35-Year Amortization in Debate
Rumors that the Government of Canada’s Finance Department is musing the possibility of dropping the maximum amortization from 35 years to 25 years are sparking discussion among financial experts and potential mortgagers.
The year before last the government decided to cut back amortizations on high ratio loans (loans that require financing of 80 per cent or more of the mortgaged property’s value) from 40 years to 35 years. Lessening the overall time homebuyers have to pay their mortgage loan back would decrease the amount of Canadians who could potentially qualify for mortgage financing. But is it in their best interest?
There are two ways to look at this answer. On one side, financial experts tend to think that though the longer the amortization, the more that could be paid in interest rates over time, the choice should be available and left up to the Canadian homebuyer. According to Canadian insurance providers, the average Canadian will pay their mortgage in less time than that provided by their amortization through the option of pre-payments. Thus they determine Canadians are capable of formulating viable financial plans for themselves.
On the flip side, other experts say that Canadians have forgotten how to save and have become too reliant on credit to fulfill their ownership aims. Looking again to the United States for example, where country-wide devaluation of property values has had strikingly large negative effect on debt to income ratios among households, do Canadians really want to be committed to a 35-year debt to which payments could potentially greatly exceed the actual value of the home that they are financing?
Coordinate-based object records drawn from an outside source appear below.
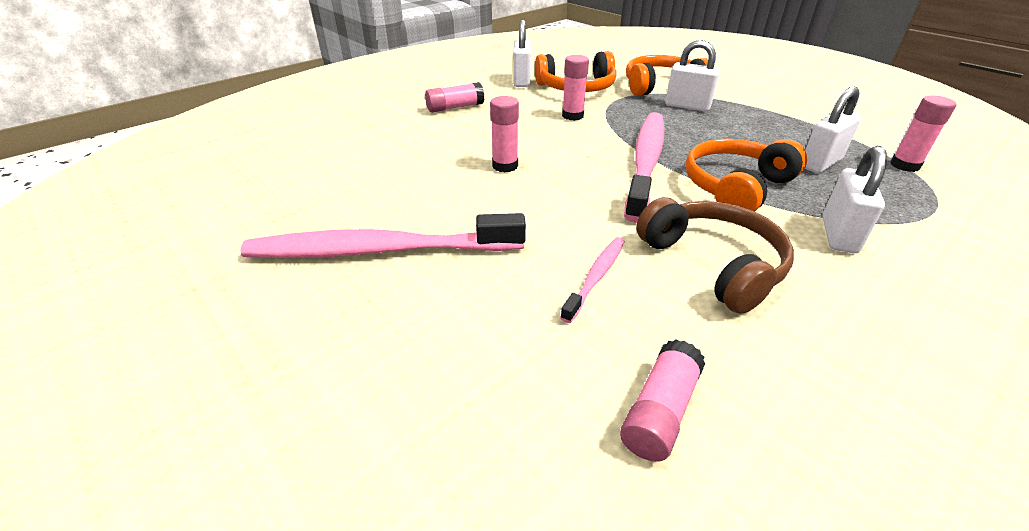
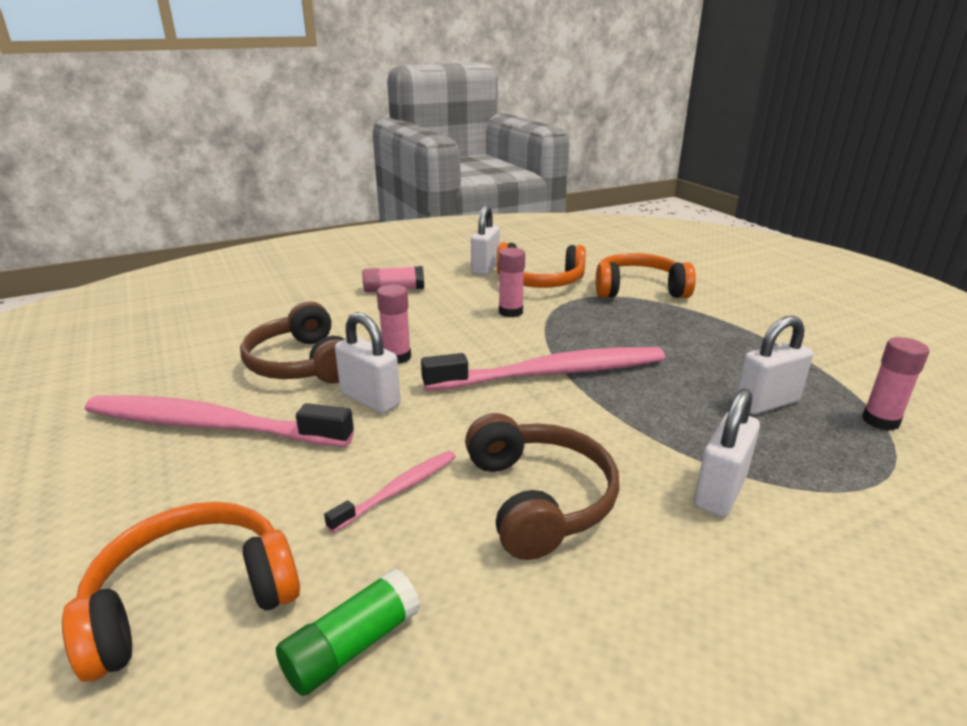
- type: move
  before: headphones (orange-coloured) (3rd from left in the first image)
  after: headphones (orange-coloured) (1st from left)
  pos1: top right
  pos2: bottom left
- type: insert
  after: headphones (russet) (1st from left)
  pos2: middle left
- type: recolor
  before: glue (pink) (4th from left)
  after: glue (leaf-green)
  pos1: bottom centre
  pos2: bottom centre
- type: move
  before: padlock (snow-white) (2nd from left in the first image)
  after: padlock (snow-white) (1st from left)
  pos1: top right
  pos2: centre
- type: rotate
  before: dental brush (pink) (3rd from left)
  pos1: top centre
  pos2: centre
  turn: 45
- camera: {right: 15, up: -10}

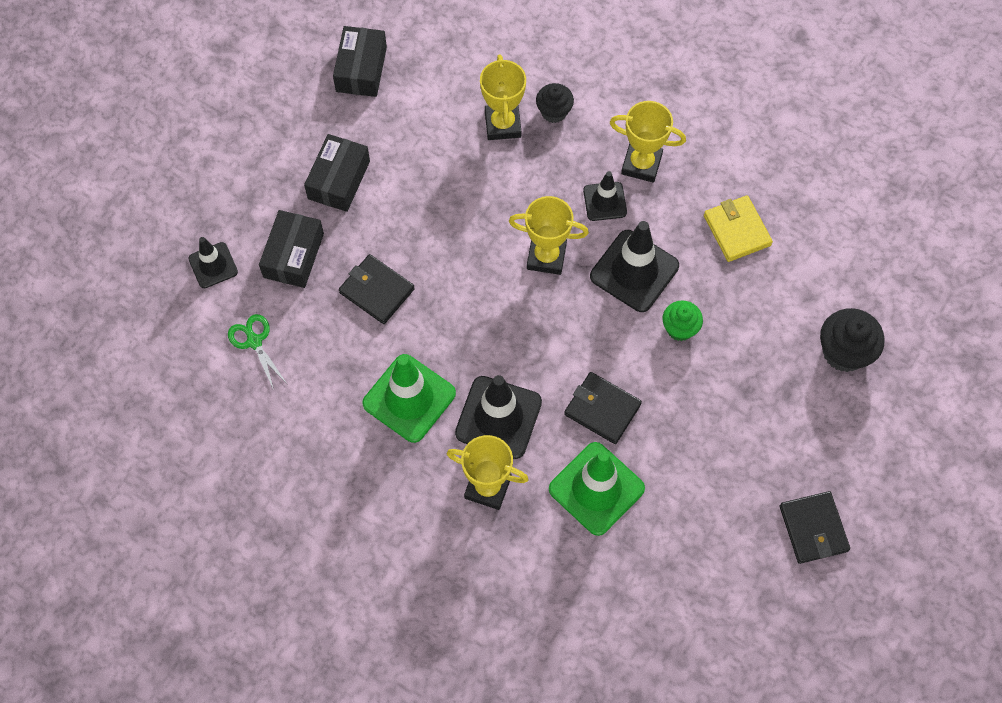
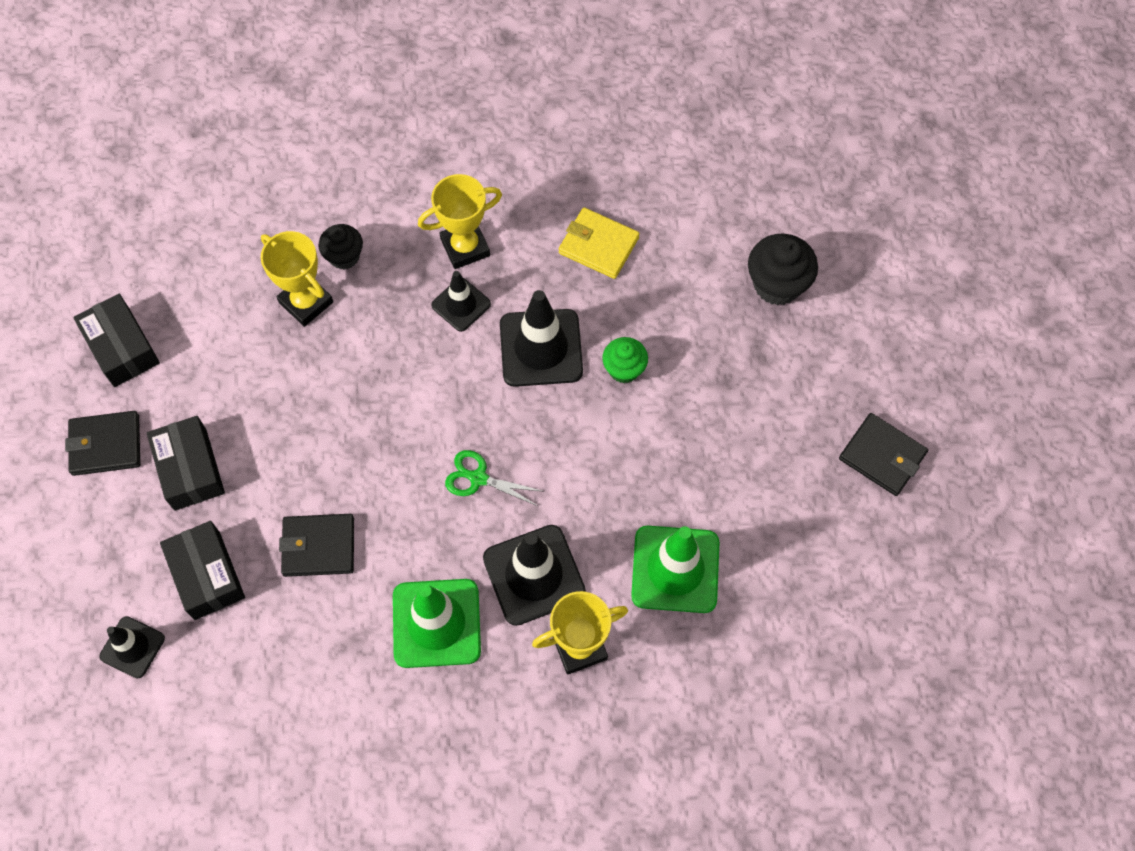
- type: move
  before: wallet (jet-black) (2nd from left in the first image)
  after: wallet (jet-black) (1st from left)
  pos1: centre
  pos2: middle left
- type: move
  before: pair of scissors (leaf-green)
  pos1: middle left
  pos2: centre
- type: delete
  before: trophy (golden) (3rd from left)
  pos1: centre
- camera: {right: -40, up: 0}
According to Ed Clark, CEO for the Toronto Dominion (TD) Bank, cutting the maximum allowable amortization down to 25 years now would be a wise preventative measure for the future market.
“We see a world in which low interest rates and excess liquidity has created asset bubbles all over the world,” Clark said this month, adding that Canadians’ current habit of lowering monthly payments by spreading them over a longer duration, verses saving up a bulk and paying more faster, is not a good path.
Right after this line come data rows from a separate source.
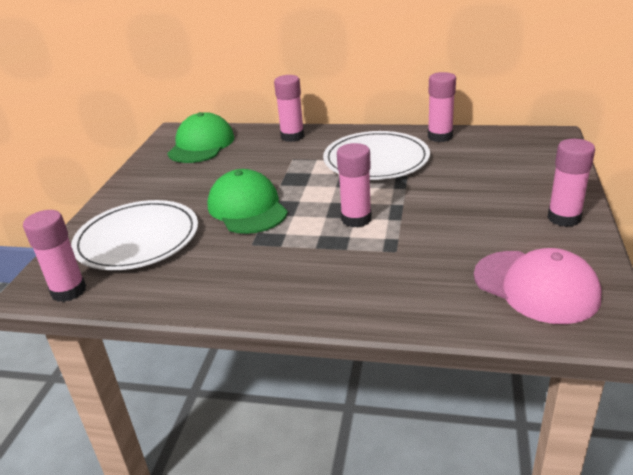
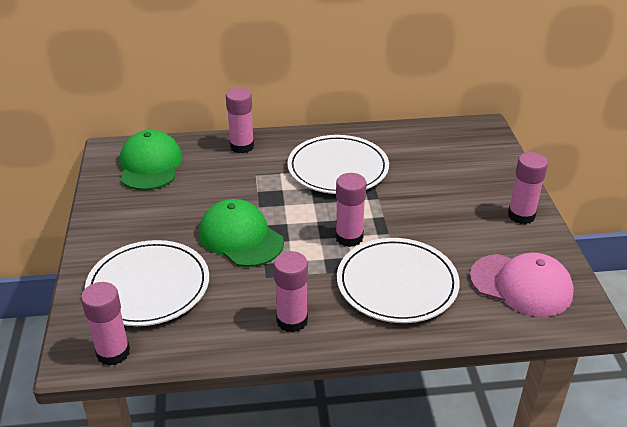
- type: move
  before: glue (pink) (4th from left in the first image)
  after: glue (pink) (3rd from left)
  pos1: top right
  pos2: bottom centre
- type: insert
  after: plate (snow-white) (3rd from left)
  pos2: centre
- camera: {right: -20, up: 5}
“We don’t have a problem [in Canada], but why are we not making sure we don’t create a problem?” he asked.
The majority of Canadians would probably agree that they would rather the choice of how their finances are applied and governed be left to them. In contemplating your home ownership strategy, weigh out the pros and cons of a longer amortization before you commit. If a longer amortization would give you breathing room to cover other monthly expenditures, and chances are high that you will be able to pay that mortgage down in less time regardless, it may be the best choice for you to take. Maximum amortizations are usually attributed a higher interest rate on high ratio loans, but by less than 0.5 per cent. Always ensure your budget still has funds free to attribute to savings for retirement or other investment options.
If your budget is extremely tight and the only way you think you might afford home ownership is with the maximum amortization and the lowest monthly payments possible, you will probably need to reassess your strategy. Perhaps you are looking at property that is not within your means, or you simply need to save a bit longer and amass a larger down payment.
Whatever your decision, or the Government of Canada’s, always ensure that your financial budget leaves flex funds to put away for retirement, emergency and leisure. Attain home financing that is truly within your real means, and beneficial to your needs.